Sleuth unearths citation, authorship issues at earth sciences journal

Carlos Conforti Ferreira Guedes, a geology professor at the Federal University of Paraná in Brazil, came across a paper in the Journal of South American Earth Sciences earlier this year with irrelevant, and in some cases nonexistent, references.

Made-up citations can indicate the use of generative AI in crafting the paper – but another detail caught his attention as particularly odd: The researchers on the paper, a study on the transformation of the Brazilian coastline, all listed affiliations in India. Guedes reached out to one of the editors-in-chief of the journal at the time, Andres Folguera, on March 10 to notify the journal about the issues. 

As Guedes and his colleagues noted in a May 19 blog post on the Brazilian Association for Quaternary Studies (ABEQUA) website, “there were no citations of work conducted in Brazil or by researchers who had previously worked in the region.”

According to the August 3 retraction notice, the authors “were asked to comment upon the presence of these references in their work and acknowledged that the references were not correct.”

Phani Babu K, the corresponding author on the paper and assistant professor at Vishnu Institute of Technology in Bhimavaram, did not respond to our request for comment. 

The journal recently changed its editorial board, which Monica Heilbron, one of the journal’s two editors-in-chief, told Guedes may have contributed to why it took five months to retract the paper. 

Guedes and his colleagues also looked at other articles in the journal for similar problems and found 11 papers with authorship issues, citation concerns and signs of potential data fabrication. He raised the concerns with the journal on August 6, according to emails we have seen. 

Rebecca Clear, a communications director from Elsevier, confirmed JSAES “became aware of some concerns” and told us an investigation “is underway.” The editors-in-chief did not respond to our request for comment regarding the peer review process or post-publication spot checks.

Among those Guedes brought to the attention of the journal is a 2024 paper on urban sprawl in Vila Velha, a city in Brazil. The article has “existing citations that are unrelated to the text” and “nonsense regional references,” Guedes told us.
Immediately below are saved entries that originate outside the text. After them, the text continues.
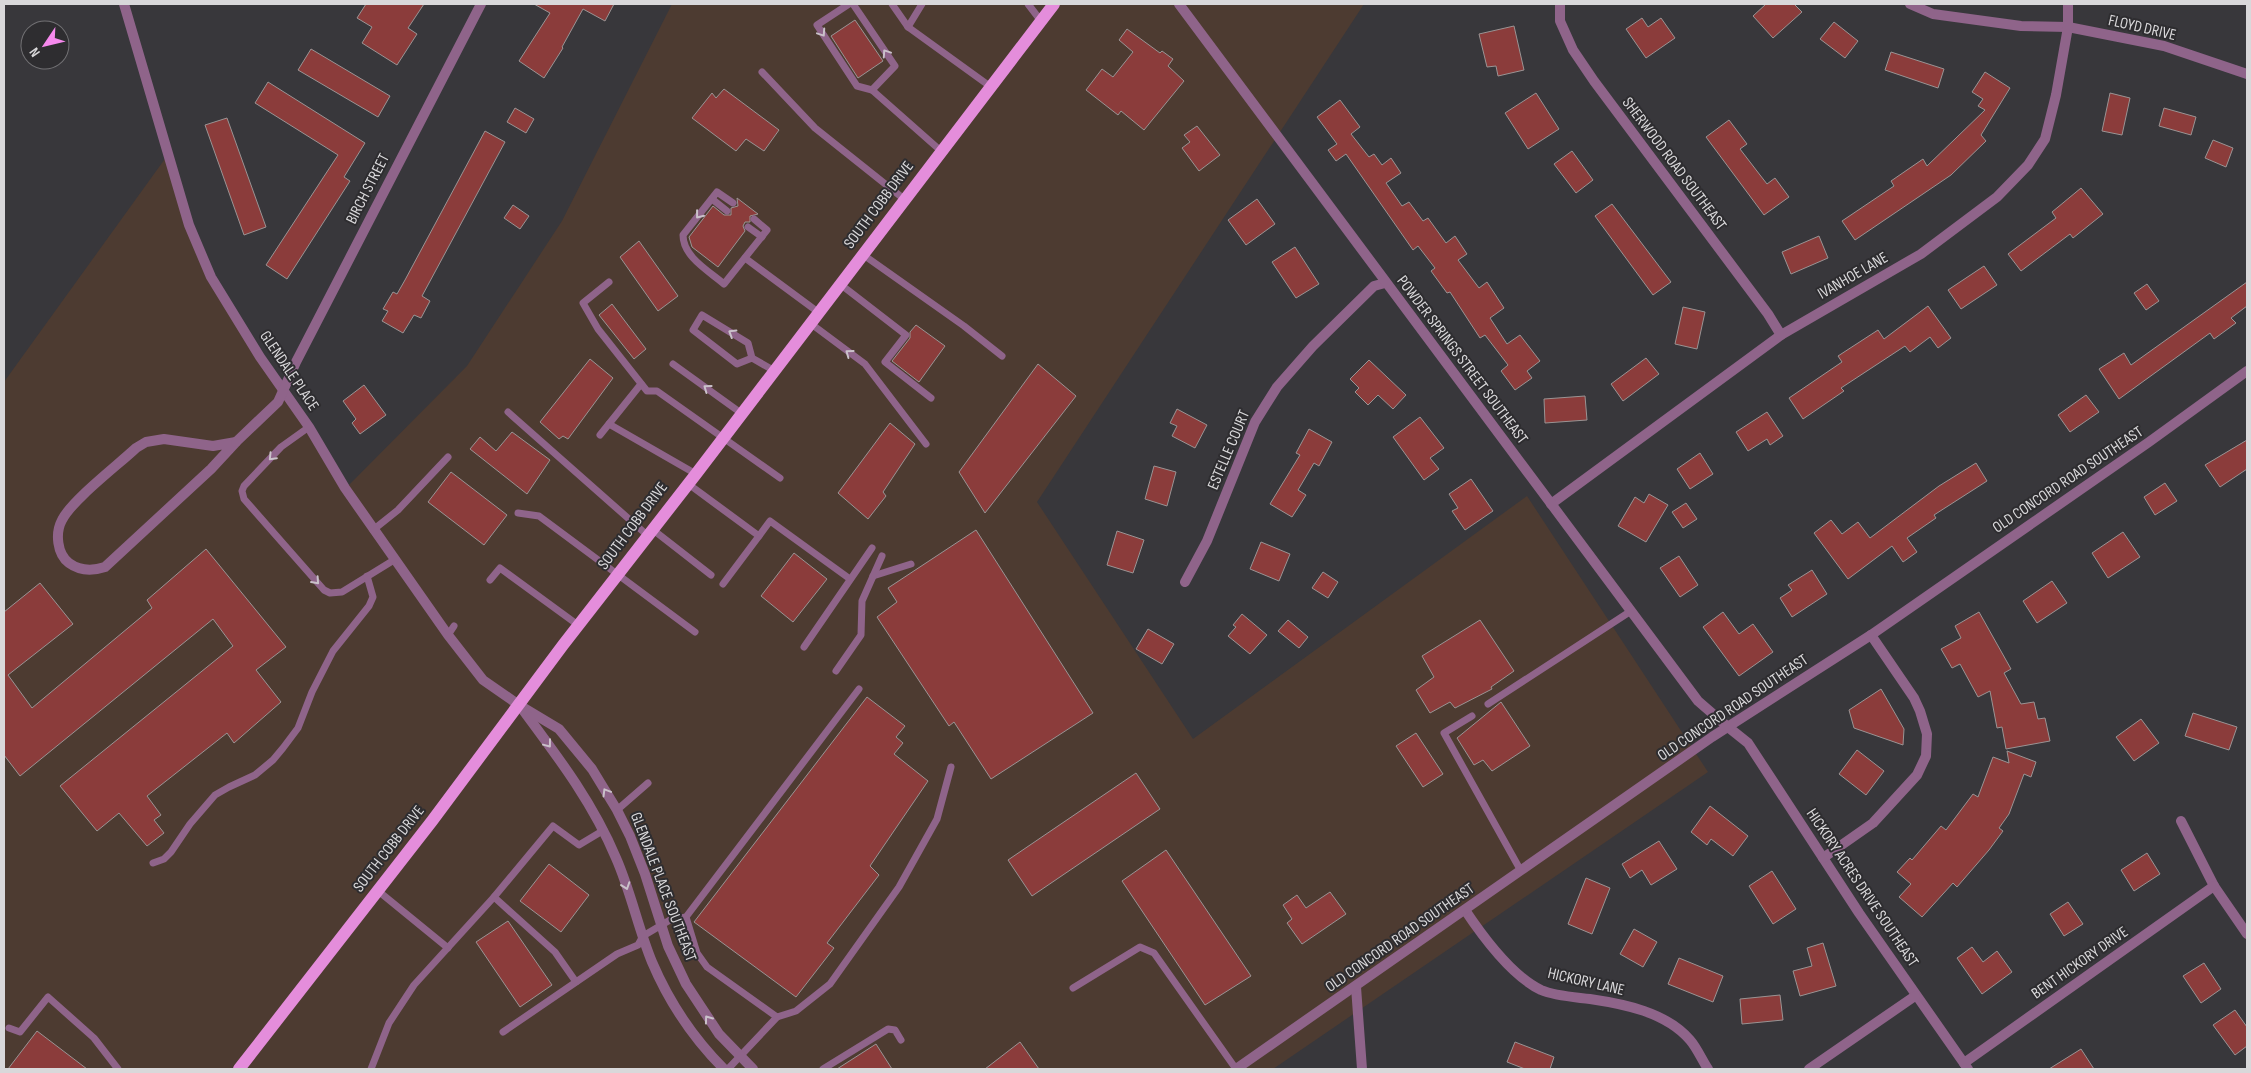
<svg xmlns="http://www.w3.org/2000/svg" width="2251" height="1073" font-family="'Sofia Sans Condensed',sans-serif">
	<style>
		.commercial { fill: #4d3b31 }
		.building { fill: #8b3c3b; stroke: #9a9494 }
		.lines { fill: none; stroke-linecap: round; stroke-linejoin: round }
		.service { stroke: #8f648a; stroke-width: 7 }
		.minor { stroke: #8f648a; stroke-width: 10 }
		.tertiary { stroke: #8f648a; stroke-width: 10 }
		.primary { stroke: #e48ddb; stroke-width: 12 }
		.oneway { stroke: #cac1ca }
		.labels { text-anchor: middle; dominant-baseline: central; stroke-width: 4; stroke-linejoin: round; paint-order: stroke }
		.street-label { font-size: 16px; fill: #d9d8da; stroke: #2e2d30 }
	</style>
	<rect width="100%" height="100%" fill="#38373b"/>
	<path class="commercial" d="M672,4H1364L1037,502L1193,739L1527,496L1708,772L1273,1069H4V382L167,156L211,277L346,488L467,366L562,221Z"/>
	<g class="building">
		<path d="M366,4H424L408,28L417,34L397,65L362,43L372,27L357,18Z"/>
		<path d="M534,4H614L605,21L583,9L562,47L563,48L544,78L519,61L550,13Z"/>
		<path d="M1766,4H1794L1802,12L1773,38L1753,16Z"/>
		<path d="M1642,18L1648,27L1661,18L1675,38L1646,58L1626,29Z"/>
		<path d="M855,20L883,61L858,78L831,36Z"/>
		<path d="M1834,22L1858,41L1845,58L1820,39Z"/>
		<path d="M1514,26L1524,70L1498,76L1496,66L1487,67L1479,34Z"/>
		<path d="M1127,29L1160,53L1162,51L1173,59L1168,66L1184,81L1144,130L1121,111L1118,115L1086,90L1102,69L1113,77L1133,52L1119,40Z"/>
		<path d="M311,49L390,96L378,117L298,70Z"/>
		<path d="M1891,52L1944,69L1938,88L1885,70Z"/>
		<path d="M1985,72L2010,88L1981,135L1986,141L1951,175L1855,240L1842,221L1894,186L1891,181L1923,159L1927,166L1985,110L1978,106L1983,99L1972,92Z"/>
		<path d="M268,82L365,143L344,177L350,181L287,279L266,265L338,155L255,103Z"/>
		<path d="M724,89L779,130L764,151L746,139L736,151L692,118L712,93L716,98Z"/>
		<path d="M1536,93L1559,129L1528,149L1505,113Z"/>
		<path d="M2110,93L2130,98L2122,135L2102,131Z"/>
		<path d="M1340,100L1360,127L1351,134L1369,157L1374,154L1382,165L1391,158L1401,173L1386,183L1402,206L1409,202L1423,221L1428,218L1446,243L1455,236L1467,254L1458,260L1479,288L1487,282L1504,308L1490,318L1507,344L1520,335L1540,361L1527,371L1532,378L1515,390L1501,371L1508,365L1485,335L1480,338L1450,292L1447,293L1431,271L1435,268L1418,246L1413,250L1346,154L1336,161L1328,150L1337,144L1317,117Z"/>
		<path d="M515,108L534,119L526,133L507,122Z"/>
		<path d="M2164,108L2196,117L2191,135L2159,126Z"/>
		<path d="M227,118L266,227L244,235L205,125Z"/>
		<path d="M1729,120L1747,144L1740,149L1760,175L1767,184L1775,178L1789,197L1764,215L1706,137Z"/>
		<path d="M1197,126L1220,155L1199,171L1182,148L1190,142L1184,135Z"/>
		<path d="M485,131L505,142L422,296L430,301L421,318L414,315L403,333L382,321L388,311L383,309L393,292L397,294L405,280Z"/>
		<path d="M2213,140L2233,148L2226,167L2205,158Z"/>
		<path d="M1572,151L1593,180L1576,193L1554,164Z"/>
		<path d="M2081,188L2103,214L2073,238L2070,234L2021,271L2008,254L2056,218L2052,212Z"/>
		<path d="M737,198L758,214L750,216V222H745L743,226L745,231L718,267L692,247L689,237L713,206L724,215H731V208L738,206Z"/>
		<path d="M1257,199L1275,224L1246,245L1228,220Z"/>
		<path d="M1612,204L1671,282L1653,295L1595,216Z"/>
		<path d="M513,205L529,216L520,229L504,218Z"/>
		<path d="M1819,236L1828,258L1791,274L1782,252Z"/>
		<path d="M639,241L678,296L658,311L620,257Z"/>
		<path d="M1295,247L1319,284L1296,298L1272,262Z"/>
		<path d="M1984,266L1997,285L1961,309L1948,290Z"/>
		<path d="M2247,282V306L2231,318L2236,323L2214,339L2210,333L2119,399L2099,369L2124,353L2131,365Z"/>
		<path d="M2147,284L2159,301L2146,310L2134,293Z"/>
		<path d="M612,304L646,349L634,359L599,315Z"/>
		<path d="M1928,306L1951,338L1938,348L1930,337L1910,352L1905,346L1841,388L1844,391L1803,419L1789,398L1842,362L1838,356L1878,330L1884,339Z"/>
		<path d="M1683,307L1705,312L1697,349L1675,344Z"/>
		<path d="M916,325L945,346L919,382L892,361L910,338V332Z"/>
		<path d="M1646,358L1659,374L1623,401L1611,384Z"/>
		<path d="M590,359L613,378L568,439L563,436L559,439L540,422Z"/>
		<path d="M1369,360L1406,395L1393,409L1378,395L1368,405L1355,392L1359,388L1350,379Z"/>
		<path d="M1038,364L1076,396L985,513L959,472Z"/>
		<path d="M364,385L386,415L360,434L352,423L356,419L343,401Z"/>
		<path d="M2086,395L2099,412L2070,432L2058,415Z"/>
		<path d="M1585,396L1587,420L1545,423L1544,399Z"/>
		<path d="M1177,409L1207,425L1195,448L1172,436L1177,426L1170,423Z"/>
		<path d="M1767,412L1783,436L1770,445L1767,439L1748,451L1736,432Z"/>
		<path d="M1420,417L1444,448L1430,458L1439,469L1424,480L1393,437Z"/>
		<path d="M890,423L915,444L883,492L886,496L868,519L838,493Z"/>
		<path d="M1309,429L1332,442L1319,466L1314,463L1298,490L1306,495L1292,517L1270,504L1300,455L1296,453Z"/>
		<path d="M512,432L550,460L527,494L470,449L480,437L496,451Z"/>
		<path d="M2247,440V469L2220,487L2205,465Z"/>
		<path d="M1700,453L1713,474L1690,489L1677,469Z"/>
		<path d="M1976,463L1987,481L1934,515L1936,518L1907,538L1917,552L1903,562L1892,546L1848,579L1814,533L1831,520L1842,534L1858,522L1870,538L1939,486Z"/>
		<path d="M1154,466L1176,472L1167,506L1145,499Z"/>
		<path d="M451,472L507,515L484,545L428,502Z"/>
		<path d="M1471,479L1493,511L1465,530L1452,511L1458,508L1449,494Z"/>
		<path d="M2165,483L2177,501L2155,515L2144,497Z"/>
		<path d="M1649,494L1668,505L1646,542L1618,526L1635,497L1644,503Z"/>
		<path d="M1686,503L1697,519L1683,528L1672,512Z"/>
		<path d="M976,530L1093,713L991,779L954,722L949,726L877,617L897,602L888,588Z"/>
		<path d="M1117,531L1144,540L1133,573L1107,565Z"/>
		<path d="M2123,532L2140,557L2108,578L2092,553Z"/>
		<path d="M1261,542L1290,554L1279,581L1250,569Z"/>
		<path d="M206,549L286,647L256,670L281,702L234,743L227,733L147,796L161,815L154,820L164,833L147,846L119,813L97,831L60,786L233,646L213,619L20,776L4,755V612L40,583L73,624L8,675L32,708L152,608L147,600Z"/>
		<path d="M794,553L827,579L793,622L761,596Z"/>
		<path d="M1679,556L1698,585L1680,597L1660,568Z"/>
		<path d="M1812,570L1827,594L1792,617L1780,598L1792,590L1788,585Z"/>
		<path d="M1323,572L1338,582L1328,598L1312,588Z"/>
		<path d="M2052,581L2067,603L2037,623L2023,601Z"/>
		<path d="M1723,612L1739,634L1753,624L1773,652L1739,676L1703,627Z"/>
		<path d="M1979,612L2011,669L2004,673L2021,704L2034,702L2038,719L2045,718L2050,741L2006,749L2002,727L1997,728L1990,691L1978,697L1960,664L1952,668L1941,649L1961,638L1955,626Z"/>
		<path d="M1242,614L1267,635L1250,654L1228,636L1236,627L1233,625Z"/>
		<path d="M1288,620L1308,637L1299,648L1278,631Z"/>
		<path d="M1480,620L1514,671L1491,687L1492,689L1455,708L1450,702L1430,713L1416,690L1434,677L1422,656Z"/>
		<path d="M1148,629L1174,644L1162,664L1136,649Z"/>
		<path d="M1881,689L1904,729L1903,745L1854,728L1849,710Z"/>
		<path d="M867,697L905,726L896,737L903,743L894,754L928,781L870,866L879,875L827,943L834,948L796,997L694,922Z"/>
		<path d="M1501,702L1530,746L1492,771L1483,760L1474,765L1457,738Z"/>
		<path d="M2193,713L2237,727L2229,750L2185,736Z"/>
		<path d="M2141,719L2159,743L2134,761L2116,737Z"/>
		<path d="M1416,733L1443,774L1423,787L1396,746Z"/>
		<path d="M1857,750L1884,771L1866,795L1839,774Z"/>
		<path d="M2007,751L2036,762L2031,777L2024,774L2009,814L1999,828L2003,831L1989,850L1957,887L1953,883L1922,917L1899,897L1911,884L1897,872L1910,858L1912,860L1941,826L1946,830L1973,794L1978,797L1993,757L2009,763Z"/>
		<path d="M1136,773L1160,809L1032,896L1008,860Z"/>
		<path d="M1710,806L1748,836L1733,856L1711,839L1707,845L1691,832Z"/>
		<path d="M1659,841L1677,869L1651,885L1642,870L1630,878L1622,864Z"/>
		<path d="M1166,850L1251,976L1205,1005L1122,881Z"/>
		<path d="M2147,853L2160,874L2134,891L2121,870Z"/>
		<path d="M549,864L589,895L561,932L520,901Z"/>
		<path d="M1772,871L1796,909L1773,924L1749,886Z"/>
		<path d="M1586,878L1610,888L1592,934L1568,924Z"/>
		<path d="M1330,892L1346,914L1302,944L1287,923L1292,919L1283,905L1297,895L1306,908Z"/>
		<path d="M2068,902L2083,924L2064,936L2050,914Z"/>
		<path d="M508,921L552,985L520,1007L476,942Z"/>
		<path d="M1634,929L1657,942L1643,967L1620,954Z"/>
		<path d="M1823,943L1836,986L1800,996L1793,971L1812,966L1807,948Z"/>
		<path d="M1972,947L1983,962L1997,951L2012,972L1982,994L1957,958Z"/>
		<path d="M1679,958L1723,976L1713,1002L1668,984Z"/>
		<path d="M2204,963L2221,989L2201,1003L2183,976Z"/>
		<path d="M1780,995L1783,1020L1742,1024L1740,999Z"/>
		<path d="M2235,1010L2247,1027V1046L2235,1055L2213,1025Z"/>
		<path d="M37,1031L87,1069H8Z"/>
		<path d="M1020,1042L1039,1069H985Z"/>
		<path d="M1515,1042L1554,1057L1550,1069H1525L1507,1062Z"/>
		<path d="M876,1044L892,1069H837Z"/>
		<path d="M2081,1049L2094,1069H2049Z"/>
	</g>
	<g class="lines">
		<g class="service">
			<path d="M849,4L817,25L857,86L872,90L941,151"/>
			<path d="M853,4L895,66L872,90"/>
			<path d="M892,4L908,27L922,4"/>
			<path d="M1028,4L1041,21"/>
			<path d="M908,27L991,87"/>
			<path d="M762,72L815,128L904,199"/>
			<path d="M712,199L727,211"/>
			<path d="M733,203L717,192L683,235C683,257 709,271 724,284L767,230L754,219"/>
			<path d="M748,227L762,237"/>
			<path d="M862,254L964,326L1002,356"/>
			<path d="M745,258L818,312"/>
			<path d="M609,282L583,303L598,329L647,391H657L780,478"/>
			<path d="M840,284L906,335L885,362L931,398"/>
			<path d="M810,323L865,364L926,444"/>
			<path d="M752,358L737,364L693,330L702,315L748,343L752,358L773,370"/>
			<path d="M673,364L741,413"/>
			<path d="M508,412L647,535"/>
			<path d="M609,424L696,474"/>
			<path d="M309,427L281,447L244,486L242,491L244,499L324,590L330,593L342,592L394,560"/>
			<path d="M600,435L641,384"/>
			<path d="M687,483L759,536L770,521L850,579"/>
			<path d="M518,513L539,516L695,632"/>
			<path d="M652,529L711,575"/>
			<path d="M373,530L398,510L448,457"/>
			<path d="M873,576L911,564"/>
			<path d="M490,580L500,568L578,625"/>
			<path d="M723,584L759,536"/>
			<path d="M448,635L454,626"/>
			<path d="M804,647L872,548"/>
			<path d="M836,671L861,635L862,601L882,556"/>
			<path d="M1488,704L1631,611"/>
			<path d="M1472,716L1444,733L1521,871"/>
			<path d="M617,810L648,783"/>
			<path d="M153,863L164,859L171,852L190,824L215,795L229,787L255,775L273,760L283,748L298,728L312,692L333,651L369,606L373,597L367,576"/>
			<path d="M377,890L448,948"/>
			<path d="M494,897L555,952L576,982"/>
			<path d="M686,917L697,953L707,967L777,1017L796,1011L830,984L899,887L937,819L951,767"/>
			<path d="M1073,988L1140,947L1154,953L1236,1069"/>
			<path d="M9,1028L20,1032L48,997L94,1038L118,1069"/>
			<path d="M503,1032L617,954L638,945L643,936L670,920L686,917L859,689"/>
			<path d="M371,1069L389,1023L414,985L494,897L553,826L579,845L604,830"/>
			<path d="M728,1069L777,1017"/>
			<path d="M823,1069L888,1029L895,1030L901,1040"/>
		</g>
		<g class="minor">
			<path d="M124,4L189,225L211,277L260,357L309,427L345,488L448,635L483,680L519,705L559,729L592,769L617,810L630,836L645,874L668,946L686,984L719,1034L753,1069"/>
			<path d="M1560,4V21L1573,50L1594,81L1768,314L1781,335"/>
			<path d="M1910,4L1933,14L2021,26L2068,27L2164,46L2247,74"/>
			<path d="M164,439L213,446L236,442L211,469L105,567C93,571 80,571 69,563C57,554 55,533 62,520C72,500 118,465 136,448L146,442Z"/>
			<path d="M236,442L278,402L296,362L481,4"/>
			<path d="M1551,504L1781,335L1921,254L1997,197L2028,165L2045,139L2056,95L2068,27V4"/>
			<path d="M1185,582L1207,541L1255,422L1277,387L1313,346L1374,286L1385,283"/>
			<path d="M523,710C558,757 593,803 616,858C631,892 638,928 652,962C669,1002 694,1039 724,1069"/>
			<path d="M1728,727L1748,743L1859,913L1968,1069"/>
			<path d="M2181,821L2214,886L2247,934"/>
			<path d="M1823,858L1873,823L1917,775L1926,756L1927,734L1920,711L1914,698L1871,635"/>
			<path d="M1465,910C1483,937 1512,976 1541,990C1555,996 1574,997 1590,999C1624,1004 1666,1012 1690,1040C1697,1048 1702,1060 1708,1069"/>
			<path d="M1964,1063L2214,886"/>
			<path d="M1809,1069L1915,996"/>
		</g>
		<g class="tertiary">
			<path d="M1179,4L1698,701L1728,727"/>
			<path d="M1356,987L1362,1069"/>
			<path d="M1236,1069L1712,737L1871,635L2149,442L2247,371"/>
		</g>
		<path class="primary" d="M239,1069L432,821L563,645L696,474L1054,4"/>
	</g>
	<defs><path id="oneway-chevron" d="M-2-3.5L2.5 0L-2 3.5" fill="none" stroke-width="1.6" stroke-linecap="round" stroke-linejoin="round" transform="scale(1.25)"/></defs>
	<g class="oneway">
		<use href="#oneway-chevron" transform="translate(822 33) rotate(56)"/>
		<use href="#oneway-chevron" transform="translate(886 53) rotate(-124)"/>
		<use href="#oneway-chevron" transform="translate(699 215) rotate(128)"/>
		<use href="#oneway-chevron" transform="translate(732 333) rotate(-148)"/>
		<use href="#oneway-chevron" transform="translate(849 353) rotate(-144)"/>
		<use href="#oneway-chevron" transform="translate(707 388) rotate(-144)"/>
		<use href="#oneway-chevron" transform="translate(272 457) rotate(134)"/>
		<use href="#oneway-chevron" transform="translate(316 581) rotate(48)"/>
		<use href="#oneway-chevron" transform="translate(548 744) rotate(53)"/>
		<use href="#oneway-chevron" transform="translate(606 792) rotate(-121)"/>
		<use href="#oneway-chevron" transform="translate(626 886) rotate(71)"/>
		<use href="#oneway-chevron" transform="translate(708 1019) rotate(-126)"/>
	</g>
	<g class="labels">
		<g class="street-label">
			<text transform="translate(2142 28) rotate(13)">FLOYD DRIVE</text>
			<text transform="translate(1674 164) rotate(53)">SHERWOOD ROAD SOUTHEAST</text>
			<text transform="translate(368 189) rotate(-63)">BIRCH STREET</text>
			<text transform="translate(879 205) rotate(-53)">SOUTH COBB DRIVE</text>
			<text transform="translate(1853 276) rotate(-30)">IVANHOE LANE</text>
			<text transform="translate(1462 360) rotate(53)">POWDER SPRINGS STREET SOUTHEAST</text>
			<text transform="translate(289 371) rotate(56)">GLENDALE PLACE</text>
			<text transform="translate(1229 450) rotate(-67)">ESTELLE COURT</text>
			<text transform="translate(2068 480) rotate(-34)">OLD CONCORD ROAD SOUTHEAST</text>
			<text transform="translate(633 526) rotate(-53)">SOUTH COBB DRIVE</text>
			<text transform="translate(1733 708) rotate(-34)">OLD CONCORD ROAD SOUTHEAST</text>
			<text transform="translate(389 849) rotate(-52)">SOUTH COBB DRIVE</text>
			<text transform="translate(663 887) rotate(69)">GLENDALE PLACE SOUTHEAST</text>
			<text transform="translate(1862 888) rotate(56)">HICKORY ACRES DRIVE SOUTHEAST</text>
			<text transform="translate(1400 938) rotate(-35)">OLD CONCORD ROAD SOUTHEAST</text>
			<text transform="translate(2080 963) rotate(-35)">BENT HICKORY DRIVE</text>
			<text transform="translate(1586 982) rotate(13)">HICKORY LANE</text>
		</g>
	</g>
	<rect width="2251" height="1073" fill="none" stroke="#d9d8da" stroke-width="10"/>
	<g transform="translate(45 45) rotate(235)"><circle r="24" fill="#2e2d30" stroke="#727174"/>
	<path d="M0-4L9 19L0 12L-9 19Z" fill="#f689ed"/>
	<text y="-8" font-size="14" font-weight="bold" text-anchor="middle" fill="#d9d8da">N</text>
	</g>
</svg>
The references include urban dynamics papers for Italy, India and Ethiopia, among others. 

Guedes  told us several of the papers show “invented geology” or “fabricated” data. He said two of the figures in a January paper — figures 4 and 3 — had “fabricated rainfall data.” He also pointed out a September 2024 paper, in which authors claimed João Pessoa, a city in Brazil, had experienced erosion and elevation gains of “tens of meters over a decade,” which he described as “unrealistic results.” 

All of the authors on the papers were from universities in Saudi Arabia and India, including 14 from universities researchers identified this January for anomalous citation metrics, including King Saud University in Riyadh and King Khalid University in Abha, Saudi Arabia. Only one paper listed two researchers from the same university. And all except one list a researcher with affiliations at Princess Nourah Bint Abdulrahman University, also in Riyadh and also on the list for anomalous metrics. There are 97 retracted papers in the Retraction Watch Database that include authors from that university. 

According to Clarivate’s Web of Science, JSAES has increased its annual article output in the last 10 years, publishing 149 papers in 2015 to a high of 692 in 2021 to more than 400 in the last three years. The journal has published over 300 articles so far this year.